* **Texto de origem**:
******
AS TRÊS TENTAÇÕES - Mensagem Pastoral de Dom Rubens Sevilha, OCD de 14 de junho de 2020.


Da janela do Palácio Apostólico, o Papa Francisco falou durante a oração do Angelus que nós não sairemos dessa crise do mesmo jeito que entramos. Poderemos sair melhores ou piores, disse ele. De fato, como afirma o Papa, o mundo não será o mesmo. Nada voltará a ser exatamente igual como era antes da pandemia. Alguns aspectos da realidade sofrerão maiores alterações, outras menos e algumas coisas continuarão exatamente como sempre foram.

Você sairá melhor ou pior? O Papa Francisco apontou três tentações frequentes nesse momento de pós-crise. A primeira tentação é a do narcisismo. O narcisista é aquele que está hipnotizado diante de si mesmo, contemplando a si mesmo e acreditando que o mundo gira ao seu redor e, obviamente, deve curvar-se e servi-lo com prontidão e alegria, pois, afinal, ele é uma pessoa maravilhosa, única, especial, acima de todas as outras, com qualidades e sem defeitos e que, portanto, deve ser valorizada e respeitada, quase venerada.
******
* **Dados de estimativa de pose de câmera**:
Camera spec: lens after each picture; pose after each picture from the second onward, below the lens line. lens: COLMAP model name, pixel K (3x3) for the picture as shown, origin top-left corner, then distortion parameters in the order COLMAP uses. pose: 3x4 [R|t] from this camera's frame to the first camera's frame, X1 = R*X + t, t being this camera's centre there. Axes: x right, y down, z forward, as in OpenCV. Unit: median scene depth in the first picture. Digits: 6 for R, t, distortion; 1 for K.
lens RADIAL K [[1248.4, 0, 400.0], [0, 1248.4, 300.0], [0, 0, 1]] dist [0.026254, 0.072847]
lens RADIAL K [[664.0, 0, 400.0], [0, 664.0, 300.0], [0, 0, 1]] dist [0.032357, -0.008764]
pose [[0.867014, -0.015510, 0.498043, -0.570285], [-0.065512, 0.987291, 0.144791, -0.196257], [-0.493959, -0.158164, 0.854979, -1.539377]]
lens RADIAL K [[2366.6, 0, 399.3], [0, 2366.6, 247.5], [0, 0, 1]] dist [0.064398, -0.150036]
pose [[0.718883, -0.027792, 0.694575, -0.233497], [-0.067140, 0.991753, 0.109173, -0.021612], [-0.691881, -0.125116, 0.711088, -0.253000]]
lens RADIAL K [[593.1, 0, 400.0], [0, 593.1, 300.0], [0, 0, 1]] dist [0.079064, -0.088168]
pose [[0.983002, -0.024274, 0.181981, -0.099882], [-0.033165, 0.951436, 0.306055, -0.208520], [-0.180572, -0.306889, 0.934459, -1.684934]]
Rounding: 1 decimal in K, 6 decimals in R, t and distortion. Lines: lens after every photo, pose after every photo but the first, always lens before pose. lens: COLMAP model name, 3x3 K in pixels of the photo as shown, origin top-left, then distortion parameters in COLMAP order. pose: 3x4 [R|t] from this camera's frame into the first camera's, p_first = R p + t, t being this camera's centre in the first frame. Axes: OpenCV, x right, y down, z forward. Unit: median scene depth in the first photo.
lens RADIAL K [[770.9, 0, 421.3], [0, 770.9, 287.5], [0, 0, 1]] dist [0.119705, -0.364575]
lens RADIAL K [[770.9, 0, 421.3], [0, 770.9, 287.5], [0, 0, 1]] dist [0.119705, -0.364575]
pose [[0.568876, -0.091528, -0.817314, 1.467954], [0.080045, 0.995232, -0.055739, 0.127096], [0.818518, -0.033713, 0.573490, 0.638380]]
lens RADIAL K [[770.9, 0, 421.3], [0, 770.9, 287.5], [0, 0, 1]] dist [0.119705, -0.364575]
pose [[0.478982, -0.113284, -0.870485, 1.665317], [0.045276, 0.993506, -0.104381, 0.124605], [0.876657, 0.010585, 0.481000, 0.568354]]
******
* **O problema**: Você pode copiar na íntegra a mensagem pastoral sobre as três tentações? Baseie-se somente na mensagem pastoral.

* **Resposta do exercício**:
AS TRÊS TENTAÇÕES - Mensagem Pastoral de Dom Rubens Sevilha, OCD de 14 de junho de 2020.


Da janela do Palácio Apostólico, o Papa Francisco falou durante a oração do Angelus que nós não sairemos dessa crise do mesmo jeito que entramos. Poderemos sair melhores ou piores, disse ele. De fato, como afirma o Papa, o mundo não será o mesmo. Nada voltará a ser exatamente igual como era antes da pandemia. Alguns aspectos da realidade sofrerão maiores alterações, outras menos e algumas coisas continuarão exatamente como sempre foram.

Você sairá melhor ou pior? O Papa Francisco apontou três tentações frequentes nesse momento de pós-crise. A primeira tentação é a do narcisismo. O narcisista é aquele que está hipnotizado diante de si mesmo, contemplando a si mesmo e acreditando que o mundo gira ao seu redor e, obviamente, deve curvar-se e servi-lo com prontidão e alegria, pois, afinal, ele é uma pessoa maravilhosa, única, especial, acima de todas as outras, com qualidades e sem defeitos e que, portanto, deve ser valorizada e respeitada, quase venerada.